História

Akbar, o Grande – Enciclopédia do Novo Mundo


Akbar
Nome de nascença: Jalaluddin Muhammad Akbár
Título: Imperador do Império Moghul
Nascimento: 15 de outubro de 1542
Local de nascimento: Umarkot, Sindh
Morte: 27 de outubro de 1605
Sucessor: Jahangir
Crianças:

Jalaluddin Muhammad Akbár, (grafias alternativas incluem Jellaladin, Celalettin) também conhecido como Akbar o Grande (Akbar-e-Azam) (15 de outubro de 1542 – 27 de outubro de 1605) foi o governante do Império Moghul desde sua ascensão em 1556 a 1605. Ele é considerado o maior dos imperadores Moghul em termos de suas conquistas militares. Ele participou de campanhas militares que causaram a morte de milhares, mas dentro de seu império tentou governar com justiça e transpor as barreiras culturais e religiosas entre seus diferentes povos. Ele foi um patrono do conhecimento e das artes.

Akbar é mais conhecido por sua visão do império como uma comunidade inter-religiosa, uma visão bastante rara para a época. Embora fosse um muçulmano devoto, ele acreditava que a verdade é a base de todas as religiões e foi o pioneiro na colaboração inter-religiosa por meio de suas discussões com estudiosos religiosos, sua promoção da unidade da verdade religiosa e por meio de seus próprios casamentos interculturais. Embora suas políticas obtivessem benefícios pragmáticos ao atrair a lealdade de não muçulmanos, o compromisso pessoal de Akbar com a unidade parece ter sido genuíno.

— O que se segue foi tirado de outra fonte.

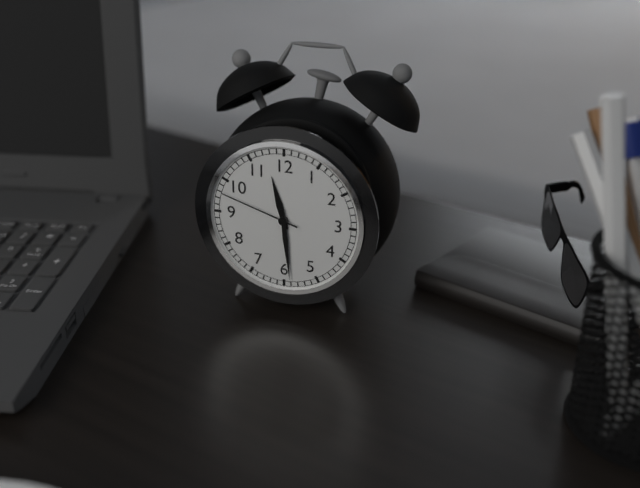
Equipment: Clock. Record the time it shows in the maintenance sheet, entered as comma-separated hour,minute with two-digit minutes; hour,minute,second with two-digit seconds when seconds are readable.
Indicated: 11,29,48
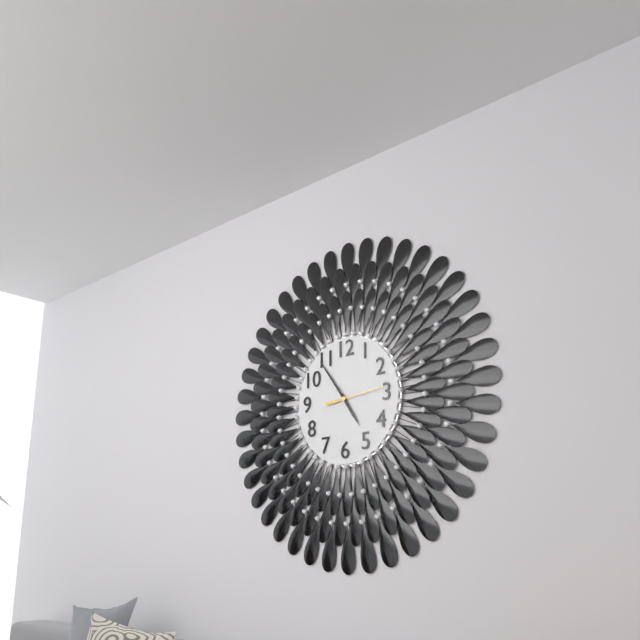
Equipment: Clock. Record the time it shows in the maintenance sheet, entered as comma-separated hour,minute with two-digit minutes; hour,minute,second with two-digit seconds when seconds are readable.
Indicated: 4,54,14
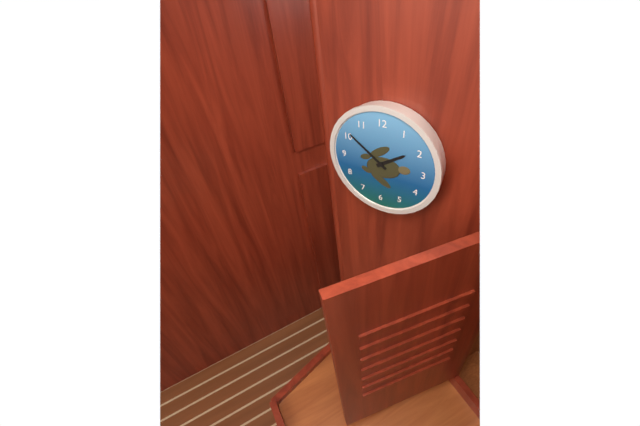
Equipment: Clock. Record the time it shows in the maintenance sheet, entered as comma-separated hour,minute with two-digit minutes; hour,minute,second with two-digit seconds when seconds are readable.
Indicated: 1,51
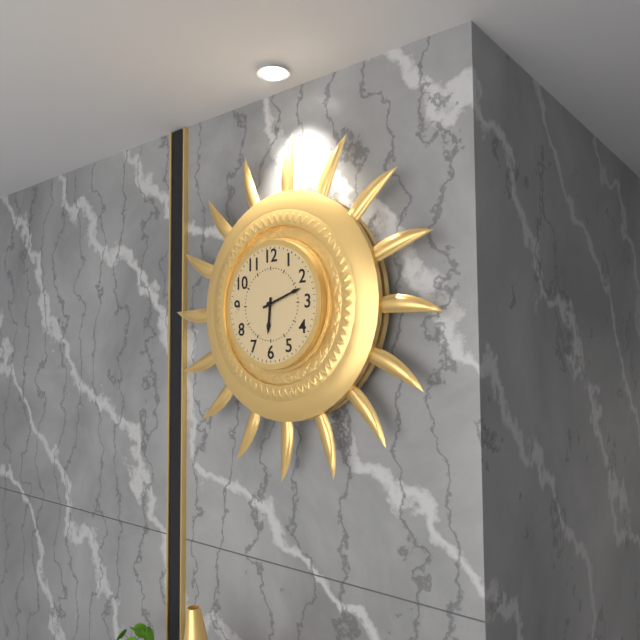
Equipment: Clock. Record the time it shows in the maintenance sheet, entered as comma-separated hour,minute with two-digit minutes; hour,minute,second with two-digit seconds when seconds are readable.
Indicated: 6,12
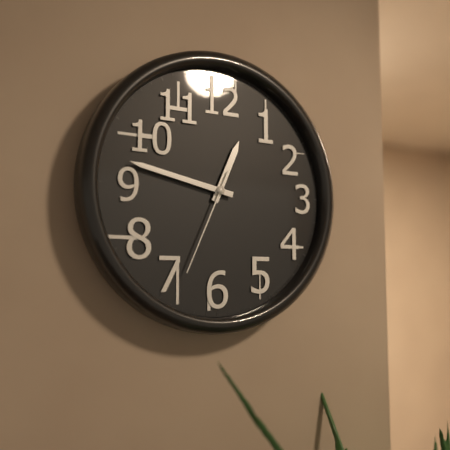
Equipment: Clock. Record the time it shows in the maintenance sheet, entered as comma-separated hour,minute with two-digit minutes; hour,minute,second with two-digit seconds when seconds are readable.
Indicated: 12,47,34
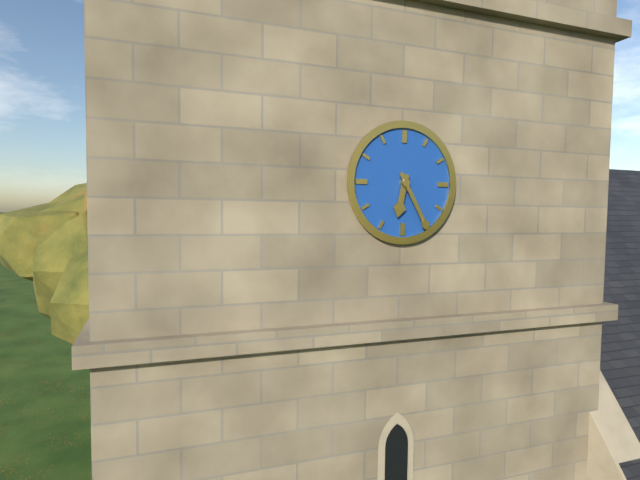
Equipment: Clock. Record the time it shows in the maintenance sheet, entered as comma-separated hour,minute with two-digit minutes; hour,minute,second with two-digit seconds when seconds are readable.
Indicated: 6,25
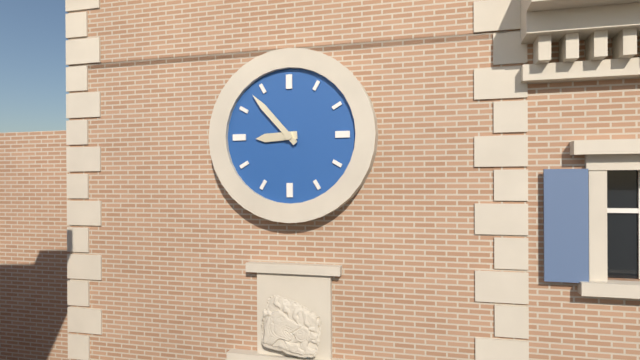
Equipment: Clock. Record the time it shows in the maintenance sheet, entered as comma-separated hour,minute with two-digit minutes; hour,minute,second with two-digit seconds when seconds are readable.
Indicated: 8,53
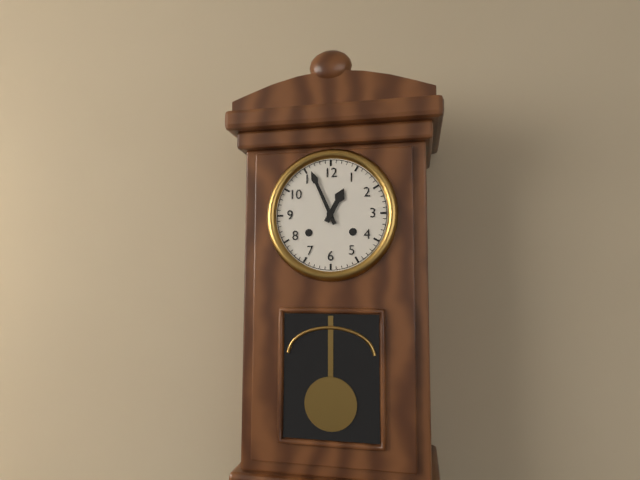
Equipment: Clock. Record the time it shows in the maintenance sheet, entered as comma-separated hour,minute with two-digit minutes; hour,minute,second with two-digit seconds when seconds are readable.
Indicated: 12,56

Infelizmente, suas políticas iluminadas duraram pouco e seu sucessor Aurangzeb as revogou. No entanto, eles merecem o título de “o Grande”.

Carreira política

Akbar nasceu em Umarkot em Sind em 15 de outubro de 1542. Seu pai, Humayun (governou de 1530 a 1540 e de 1555 a 1556), foi destituído do trono da Índia em uma série de batalhas decisivas pelo afegão Sher Shah Suri. Após mais de 12 anos no exílio, Humayun recuperou sua soberania, embora a tenha mantido por apenas alguns meses antes de sua morte em 1556. Akbar sucedeu seu pai naquele mesmo ano sob a regência de Bairam Khan, um nobre turcomano cujo zelo em repelir os pretendentes ao trono e a severidade na manutenção da disciplina do exército ajudaram muito na consolidação do império recém-recuperado. Quando a ordem foi restaurada um pouco, Akbar assumiu as rédeas do governo em suas próprias mãos com uma proclamação emitida em março de 1560.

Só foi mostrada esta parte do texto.